Special Features on the MVD Rewind Collection Blu-ray features both High Definition (1080p) and Standard Definition presentations of the main feature, with English 5.1 Stereo, English 2.0 Stereo, and German 2.0 Stereo audio options. There are also English, French and Spanish Subtitles.

The main appeal is a brand new “The Making of Double Dragon” 70-minute documentary, featuring interviews with stars Scott Wolf and Marc Dacascos, writers Peter Gould and Michael Davis, and producer Don Murphy. This feature-length piece is nicely paced and quite hilarious, boasting unusually candid commentary by the filmmakers, who are clearly fond of the memories and the potential that the film offered, but realize its many failures – virtually all of which are mentioned with intermittent sugar-coating.

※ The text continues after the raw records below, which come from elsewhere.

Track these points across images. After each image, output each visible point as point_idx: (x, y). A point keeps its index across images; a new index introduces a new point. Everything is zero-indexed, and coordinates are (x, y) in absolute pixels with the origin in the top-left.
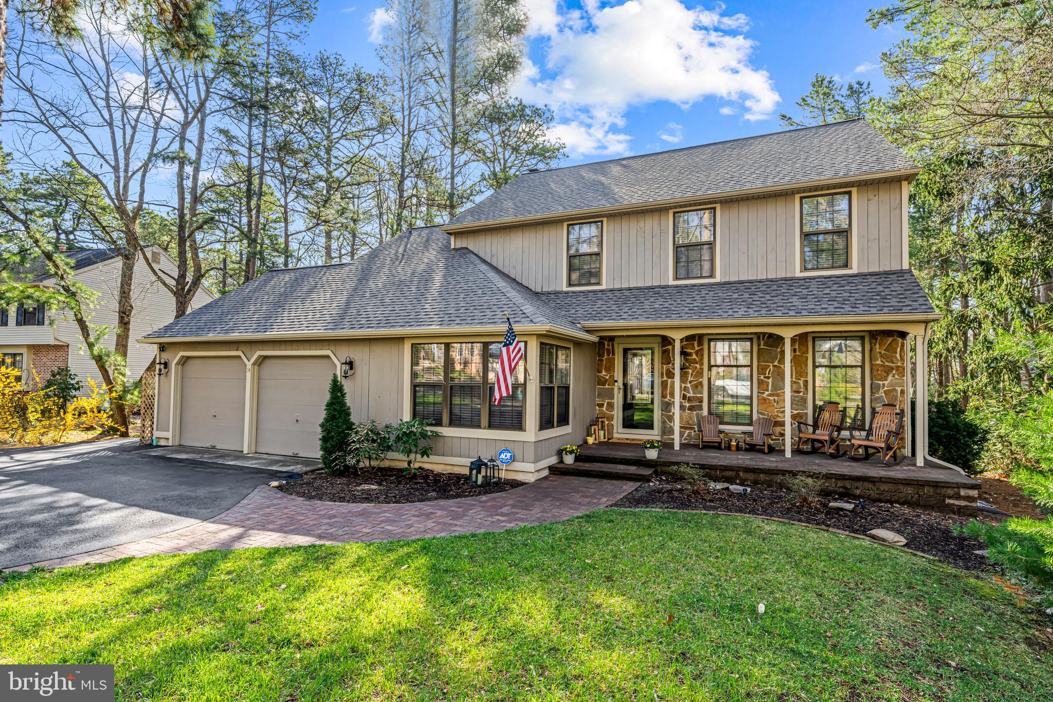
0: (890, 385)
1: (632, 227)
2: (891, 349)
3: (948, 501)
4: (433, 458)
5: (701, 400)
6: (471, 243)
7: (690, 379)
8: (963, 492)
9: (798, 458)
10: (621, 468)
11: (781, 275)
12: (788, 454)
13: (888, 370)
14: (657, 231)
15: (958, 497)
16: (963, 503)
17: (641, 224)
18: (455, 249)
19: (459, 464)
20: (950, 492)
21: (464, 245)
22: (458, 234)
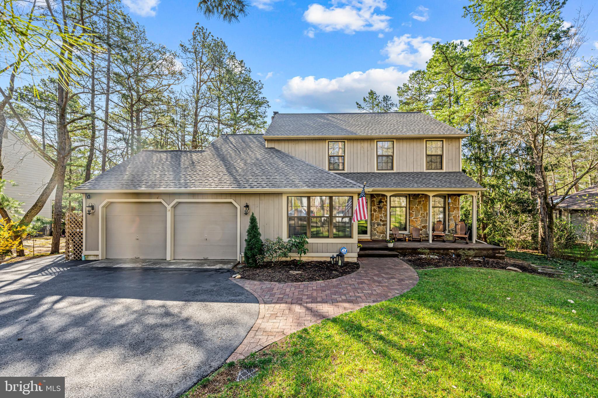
0: (455, 214)
1: (358, 146)
2: (455, 200)
3: (497, 255)
4: (308, 254)
5: (386, 221)
6: (277, 146)
7: (383, 212)
8: (501, 251)
9: (434, 243)
10: (371, 252)
11: (419, 171)
12: (431, 241)
13: (454, 209)
14: (369, 148)
15: (499, 253)
16: (501, 255)
17: (362, 145)
18: (267, 148)
19: (325, 256)
20: (497, 251)
21: (273, 146)
22: (269, 140)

There’s also a new “Don Murphy: Portrait of a Producer” featurette; archival behind-the-scenes mini-docs; the pilot episode for 1993’s Double Dragon Animated Series, entitled “The Shadow Falls”; a storyboard gallery, press photos, and marketing and other behind-the-scenes photo galleries; original TV Spots; a VHS Home Video Trailer; the original theatrical trailer, and a collectible mini-poster. First printings also come with a slipcover and a reversible sleeve with alternate artwork.